Не успели мы войти во двор, как сюда вскакивают два вооруженных карабинами румына в полной форме, похожей на жандармскую, и требуют документы. Паспорт у меня в порядке, я — русский. Начинают обыск, лезут на чердак, в подполье, заглядывают под кровати. Ищут еврея. Разочарованные, уходят. Кто-то смеется, а мне не до смеха. И тут меня осеняет — борода! Еще в Котельниково решил отпустить бороду, чтобы меньше узнавали. А оказалось, что моя борода двухнедельной давности в сочетании с рыжими космами сделала меня похожим в глазах румын на еврея. Беру ножницы, сажусь перед зеркалом и ликвидирую этот «компромат». Мысленно благодарю Терентия. Еще когда немцы взяли хутор первый раз, собрали человек пять стариков и советовались, кого рекомендовать старостой. Дядя категорически отказался. А тут вошли наши части. Тем самым старик избавился от пяти лет советской тюрьмы, которые получил молодой мужчина, которого все-таки назначили старостой.
Дед Никифор был человек старорежимный. В первый же день, как пришли немцы, он сказал нам: вы кончайте «товарищами» обзываться, кончились товарищи. Мы посмеялись: что же нам, господами называться? А когда у соседей немцы зарезали телку, я заметил, что это пока индивидуальный грабеж, а скоро начнется организованный. Дед, не задумываясь особенно, отреагировал: «Ну, организованно-то грабила Советская власть!» А на другой день немцы приказали согнать на колхозный баз всех хуторских коров, отобрали половину и отправили на скотобойню. Дед был страшно расстроен. Мне, конечно, пришлось рассказать деду, кто я по должности, скрыв цель пребывания в оккупации. Это он посоветовал мне надежно укрыть мои документы, где они хорошо сохранились.
Мои наблюдения показали, что немецкие власти явно не собирались идти на сотрудничество с местным казачьим населением. Некоторые старые казаки рассчитывали: вот придут немцы, распустят колхозы, и заживем мы привольной единоличной жизнью. Однако немцы не спешили распускать колхозы и не шли на сближение с казаками. В соседнем хуторе старики пытались встретить немцев хлебом-солью, но офицер отшвырнул подношение и обозвал их русскими свиньями. Играло свою роль тяжкое положение немецких войск в Сталинграде.

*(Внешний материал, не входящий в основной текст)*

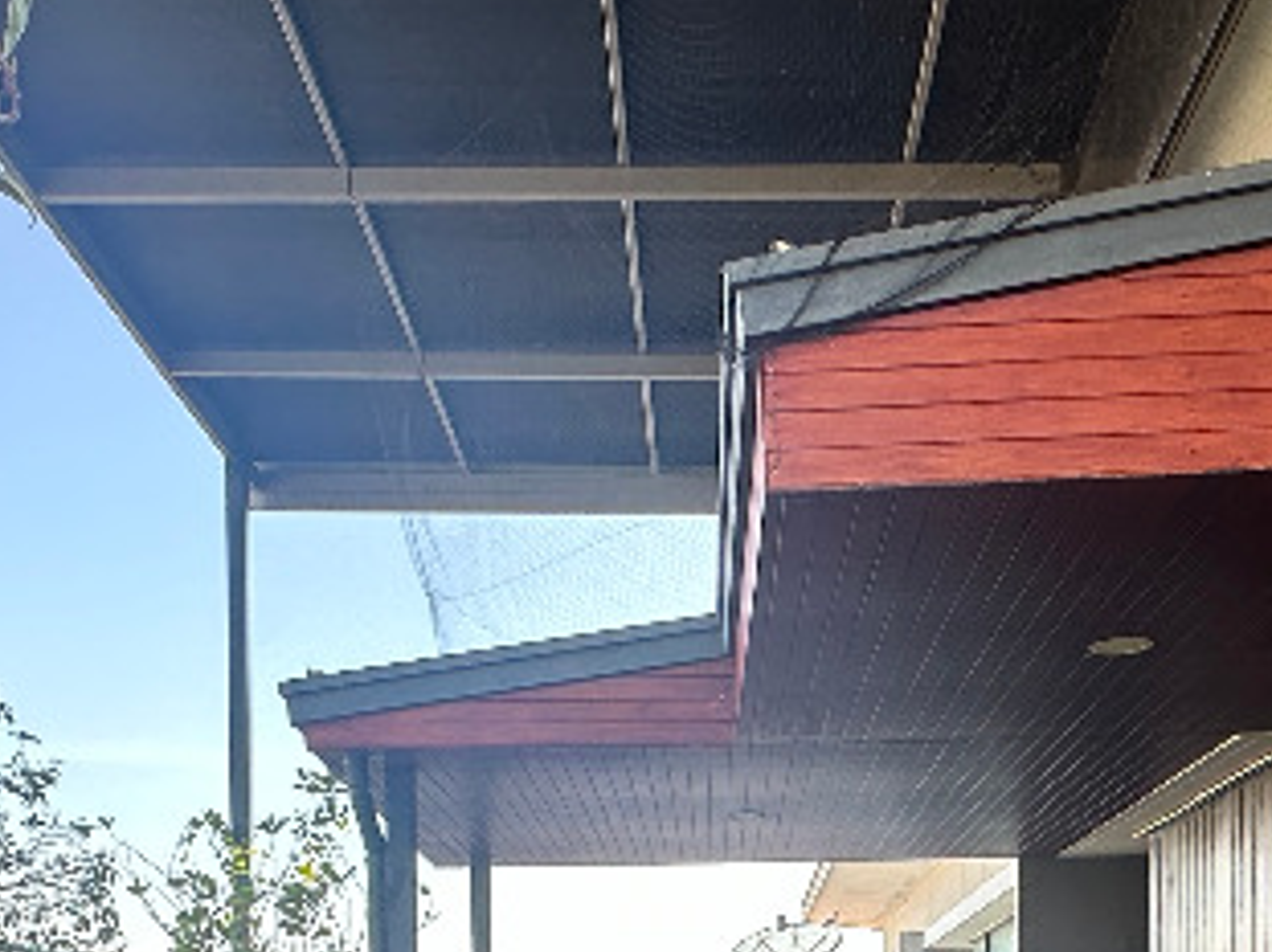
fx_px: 1653
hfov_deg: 42.1
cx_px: 667
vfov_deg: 28.3
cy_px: 1128
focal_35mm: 45
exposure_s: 1/154
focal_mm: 2.22
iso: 40
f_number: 2.2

На колхозной плантации осталось много невыкопанной картошки. Завхоз колхоза дед Леон передал по беспроволочной связи колхозникам: копайте, все равно пропадет. И вот мы идем с плантации, нагруженные сумками. На улице нас останавливает странный немец: несмотря на жару, одет тепло и в каске, небритый и довольно старый, в руках котелок, идет с полевой кухни. Расспрашивает, кто мы, куда ходили, что несем. Русский знает еще с плена в той войне. Разговаривая с ребятами, немец внимательно посматривает в мою сторону и вдруг говорит, показывая на меня пальцем: «Ту партизан». Мои ребята дружно протестуют. Но немец продолжает всматриваться в меня и уверенно повторяет: «Ту партизан», грозит мне пальцем и медленно уходит. Мне это решительно не нравится. Что-то меня выдает, что-то во мне вызывает подозрение. Как все хуторские ребята, я хожу босиком, давно не стрижен. Но на мне красная майка, спортивная одежда, которую в деревне тогда не носили. А другой у меня не было, кстати, как и обуви. И еще, быть может, обращает на себя внимание мой внимательный наблюдающий взгляд. Не знаю, что еще, но надо принять меры, чтобы не бросаться в глаза. Тем более, что мне предстояло вернуться в Котельниково.